----- Exercise inputs -----

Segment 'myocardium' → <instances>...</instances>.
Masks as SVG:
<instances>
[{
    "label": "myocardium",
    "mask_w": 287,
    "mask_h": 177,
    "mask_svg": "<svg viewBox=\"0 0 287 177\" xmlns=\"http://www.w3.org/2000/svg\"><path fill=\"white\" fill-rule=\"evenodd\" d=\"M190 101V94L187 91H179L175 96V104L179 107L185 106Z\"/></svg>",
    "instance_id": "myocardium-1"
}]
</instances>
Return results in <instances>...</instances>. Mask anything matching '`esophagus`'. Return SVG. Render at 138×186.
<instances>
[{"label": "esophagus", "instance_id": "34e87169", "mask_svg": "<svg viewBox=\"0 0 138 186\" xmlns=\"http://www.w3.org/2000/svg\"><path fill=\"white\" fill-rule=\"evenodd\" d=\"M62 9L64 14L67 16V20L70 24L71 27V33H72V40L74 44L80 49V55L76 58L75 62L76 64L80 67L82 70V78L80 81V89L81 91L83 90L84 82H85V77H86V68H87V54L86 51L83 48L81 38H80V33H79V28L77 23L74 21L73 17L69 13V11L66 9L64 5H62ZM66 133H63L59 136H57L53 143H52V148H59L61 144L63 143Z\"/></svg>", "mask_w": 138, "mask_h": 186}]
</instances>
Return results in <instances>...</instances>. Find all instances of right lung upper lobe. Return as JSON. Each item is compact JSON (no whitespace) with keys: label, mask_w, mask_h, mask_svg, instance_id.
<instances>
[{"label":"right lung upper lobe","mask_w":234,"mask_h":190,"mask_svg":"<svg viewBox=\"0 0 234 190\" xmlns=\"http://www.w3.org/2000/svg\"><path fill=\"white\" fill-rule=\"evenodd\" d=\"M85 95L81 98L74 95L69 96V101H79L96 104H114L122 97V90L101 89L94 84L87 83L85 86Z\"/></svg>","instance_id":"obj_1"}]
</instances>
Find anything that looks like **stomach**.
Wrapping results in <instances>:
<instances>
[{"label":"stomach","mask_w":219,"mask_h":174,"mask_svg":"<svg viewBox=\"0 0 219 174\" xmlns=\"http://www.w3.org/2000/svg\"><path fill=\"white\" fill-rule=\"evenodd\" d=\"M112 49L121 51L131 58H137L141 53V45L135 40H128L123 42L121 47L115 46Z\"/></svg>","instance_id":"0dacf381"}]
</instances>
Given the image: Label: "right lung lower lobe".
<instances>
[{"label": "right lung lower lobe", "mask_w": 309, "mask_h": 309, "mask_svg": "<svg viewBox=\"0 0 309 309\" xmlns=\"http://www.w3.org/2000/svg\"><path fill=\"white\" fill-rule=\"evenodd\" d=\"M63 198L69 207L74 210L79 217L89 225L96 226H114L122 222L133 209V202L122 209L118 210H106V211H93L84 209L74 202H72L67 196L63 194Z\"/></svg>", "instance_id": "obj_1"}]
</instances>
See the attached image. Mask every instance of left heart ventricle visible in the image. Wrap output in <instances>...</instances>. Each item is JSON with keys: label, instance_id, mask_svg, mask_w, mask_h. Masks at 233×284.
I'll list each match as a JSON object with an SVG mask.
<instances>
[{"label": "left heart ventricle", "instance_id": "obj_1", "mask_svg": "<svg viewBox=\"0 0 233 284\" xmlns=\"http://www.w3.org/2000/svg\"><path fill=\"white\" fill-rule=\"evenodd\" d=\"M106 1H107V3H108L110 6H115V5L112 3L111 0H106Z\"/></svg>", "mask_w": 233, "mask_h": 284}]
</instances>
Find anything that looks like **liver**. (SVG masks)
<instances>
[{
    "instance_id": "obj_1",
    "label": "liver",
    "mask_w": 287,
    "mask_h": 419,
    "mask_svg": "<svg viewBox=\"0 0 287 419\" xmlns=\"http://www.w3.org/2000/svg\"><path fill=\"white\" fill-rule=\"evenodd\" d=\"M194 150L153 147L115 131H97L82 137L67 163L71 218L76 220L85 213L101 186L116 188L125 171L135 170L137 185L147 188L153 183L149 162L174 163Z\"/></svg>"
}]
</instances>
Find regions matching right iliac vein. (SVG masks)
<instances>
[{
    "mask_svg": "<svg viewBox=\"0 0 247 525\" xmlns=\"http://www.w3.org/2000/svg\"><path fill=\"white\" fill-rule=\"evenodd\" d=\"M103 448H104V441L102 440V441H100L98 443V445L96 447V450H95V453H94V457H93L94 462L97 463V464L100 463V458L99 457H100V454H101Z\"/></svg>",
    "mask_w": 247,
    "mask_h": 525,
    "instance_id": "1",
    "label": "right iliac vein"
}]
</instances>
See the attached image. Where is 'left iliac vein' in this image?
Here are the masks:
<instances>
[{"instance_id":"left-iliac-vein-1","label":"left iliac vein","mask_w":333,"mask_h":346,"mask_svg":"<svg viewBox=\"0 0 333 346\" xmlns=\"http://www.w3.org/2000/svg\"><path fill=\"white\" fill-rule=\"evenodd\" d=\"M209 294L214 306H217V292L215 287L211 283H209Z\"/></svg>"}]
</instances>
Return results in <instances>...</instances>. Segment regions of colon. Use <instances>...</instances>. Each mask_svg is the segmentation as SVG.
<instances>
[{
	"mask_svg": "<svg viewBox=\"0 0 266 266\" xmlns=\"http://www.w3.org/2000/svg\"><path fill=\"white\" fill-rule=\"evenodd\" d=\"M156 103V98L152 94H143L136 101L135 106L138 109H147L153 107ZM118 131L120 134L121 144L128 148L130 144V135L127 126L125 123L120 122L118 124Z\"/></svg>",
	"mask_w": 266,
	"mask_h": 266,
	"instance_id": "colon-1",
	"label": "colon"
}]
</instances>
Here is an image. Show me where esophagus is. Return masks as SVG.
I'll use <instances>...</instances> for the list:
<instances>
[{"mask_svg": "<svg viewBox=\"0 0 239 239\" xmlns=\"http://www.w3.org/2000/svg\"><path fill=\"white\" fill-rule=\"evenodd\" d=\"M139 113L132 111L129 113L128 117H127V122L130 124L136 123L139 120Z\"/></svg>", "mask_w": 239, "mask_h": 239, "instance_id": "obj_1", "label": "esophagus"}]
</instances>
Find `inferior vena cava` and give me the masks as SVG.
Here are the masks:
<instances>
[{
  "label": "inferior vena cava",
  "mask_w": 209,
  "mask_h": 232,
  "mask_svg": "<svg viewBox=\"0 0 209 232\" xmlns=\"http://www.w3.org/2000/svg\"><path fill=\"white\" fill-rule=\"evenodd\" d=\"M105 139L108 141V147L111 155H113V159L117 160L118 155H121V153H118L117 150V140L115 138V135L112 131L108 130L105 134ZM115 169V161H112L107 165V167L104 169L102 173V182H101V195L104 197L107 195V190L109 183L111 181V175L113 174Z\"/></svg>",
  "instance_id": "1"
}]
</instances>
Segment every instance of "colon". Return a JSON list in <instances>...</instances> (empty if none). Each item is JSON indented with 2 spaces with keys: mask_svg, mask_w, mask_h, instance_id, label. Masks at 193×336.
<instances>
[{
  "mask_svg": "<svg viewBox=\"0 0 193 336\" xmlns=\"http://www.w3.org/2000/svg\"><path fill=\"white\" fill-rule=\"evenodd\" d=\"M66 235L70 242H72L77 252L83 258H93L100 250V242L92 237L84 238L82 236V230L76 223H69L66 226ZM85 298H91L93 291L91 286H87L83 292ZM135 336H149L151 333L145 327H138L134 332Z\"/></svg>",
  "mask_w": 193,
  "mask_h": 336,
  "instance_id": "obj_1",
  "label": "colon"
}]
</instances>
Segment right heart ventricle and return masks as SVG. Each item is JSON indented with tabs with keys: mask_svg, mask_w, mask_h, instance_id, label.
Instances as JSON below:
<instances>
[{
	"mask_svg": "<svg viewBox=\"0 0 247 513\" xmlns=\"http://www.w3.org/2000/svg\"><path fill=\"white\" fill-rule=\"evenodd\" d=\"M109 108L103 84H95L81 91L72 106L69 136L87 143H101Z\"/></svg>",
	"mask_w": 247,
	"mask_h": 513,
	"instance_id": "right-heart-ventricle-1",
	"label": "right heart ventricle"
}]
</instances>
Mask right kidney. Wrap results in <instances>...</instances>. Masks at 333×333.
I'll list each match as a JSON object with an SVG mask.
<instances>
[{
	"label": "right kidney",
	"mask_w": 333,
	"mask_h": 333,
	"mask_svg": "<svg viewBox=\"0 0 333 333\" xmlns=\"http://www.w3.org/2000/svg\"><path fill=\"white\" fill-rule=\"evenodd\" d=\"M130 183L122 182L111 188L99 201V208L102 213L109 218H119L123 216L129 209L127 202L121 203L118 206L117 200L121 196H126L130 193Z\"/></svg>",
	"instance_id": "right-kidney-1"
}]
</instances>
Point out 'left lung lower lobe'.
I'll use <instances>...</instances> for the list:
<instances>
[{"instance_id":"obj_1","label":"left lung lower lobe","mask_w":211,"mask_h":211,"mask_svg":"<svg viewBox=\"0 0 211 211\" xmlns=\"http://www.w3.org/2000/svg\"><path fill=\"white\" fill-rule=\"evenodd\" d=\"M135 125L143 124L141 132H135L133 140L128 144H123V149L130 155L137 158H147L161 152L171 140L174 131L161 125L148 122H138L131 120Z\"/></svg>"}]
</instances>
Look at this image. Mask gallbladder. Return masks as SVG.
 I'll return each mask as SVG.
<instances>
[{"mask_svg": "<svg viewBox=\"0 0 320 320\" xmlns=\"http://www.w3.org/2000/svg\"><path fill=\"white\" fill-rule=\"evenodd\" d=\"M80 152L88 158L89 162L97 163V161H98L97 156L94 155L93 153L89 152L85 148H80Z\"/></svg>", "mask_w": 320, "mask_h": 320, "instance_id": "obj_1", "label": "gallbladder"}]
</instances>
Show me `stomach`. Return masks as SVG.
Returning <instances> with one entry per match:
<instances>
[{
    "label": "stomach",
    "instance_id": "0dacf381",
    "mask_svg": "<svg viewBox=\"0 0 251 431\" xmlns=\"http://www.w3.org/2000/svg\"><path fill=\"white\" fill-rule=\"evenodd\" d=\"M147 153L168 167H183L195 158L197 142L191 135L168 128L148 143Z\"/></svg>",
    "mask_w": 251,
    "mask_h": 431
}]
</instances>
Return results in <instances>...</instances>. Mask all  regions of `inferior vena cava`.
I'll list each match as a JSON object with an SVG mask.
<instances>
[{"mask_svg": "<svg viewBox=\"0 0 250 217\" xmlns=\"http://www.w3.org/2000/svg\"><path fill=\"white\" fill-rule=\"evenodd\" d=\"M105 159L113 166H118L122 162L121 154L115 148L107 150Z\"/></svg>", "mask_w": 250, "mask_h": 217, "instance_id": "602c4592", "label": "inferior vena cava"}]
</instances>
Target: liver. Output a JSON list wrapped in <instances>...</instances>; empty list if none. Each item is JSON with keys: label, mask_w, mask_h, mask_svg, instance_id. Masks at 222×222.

-----

- Aim -
Reproduce the lines verbatim, starting with the line containing "Return results in <instances>...</instances>. Mask all" and continuing through the end of the records, including both of these boundary lines.

- Result of the exercise -
Return results in <instances>...</instances>. Mask all  regions of `inferior vena cava`.
I'll list each match as a JSON object with an SVG mask.
<instances>
[{"mask_svg": "<svg viewBox=\"0 0 250 217\" xmlns=\"http://www.w3.org/2000/svg\"><path fill=\"white\" fill-rule=\"evenodd\" d=\"M105 159L113 166H118L122 162L121 154L115 148L107 150Z\"/></svg>", "mask_w": 250, "mask_h": 217, "instance_id": "602c4592", "label": "inferior vena cava"}]
</instances>
Target: liver. Output a JSON list wrapped in <instances>...</instances>; empty list if none. Each item is JSON with keys: label, mask_w, mask_h, mask_svg, instance_id. Masks at 222×222.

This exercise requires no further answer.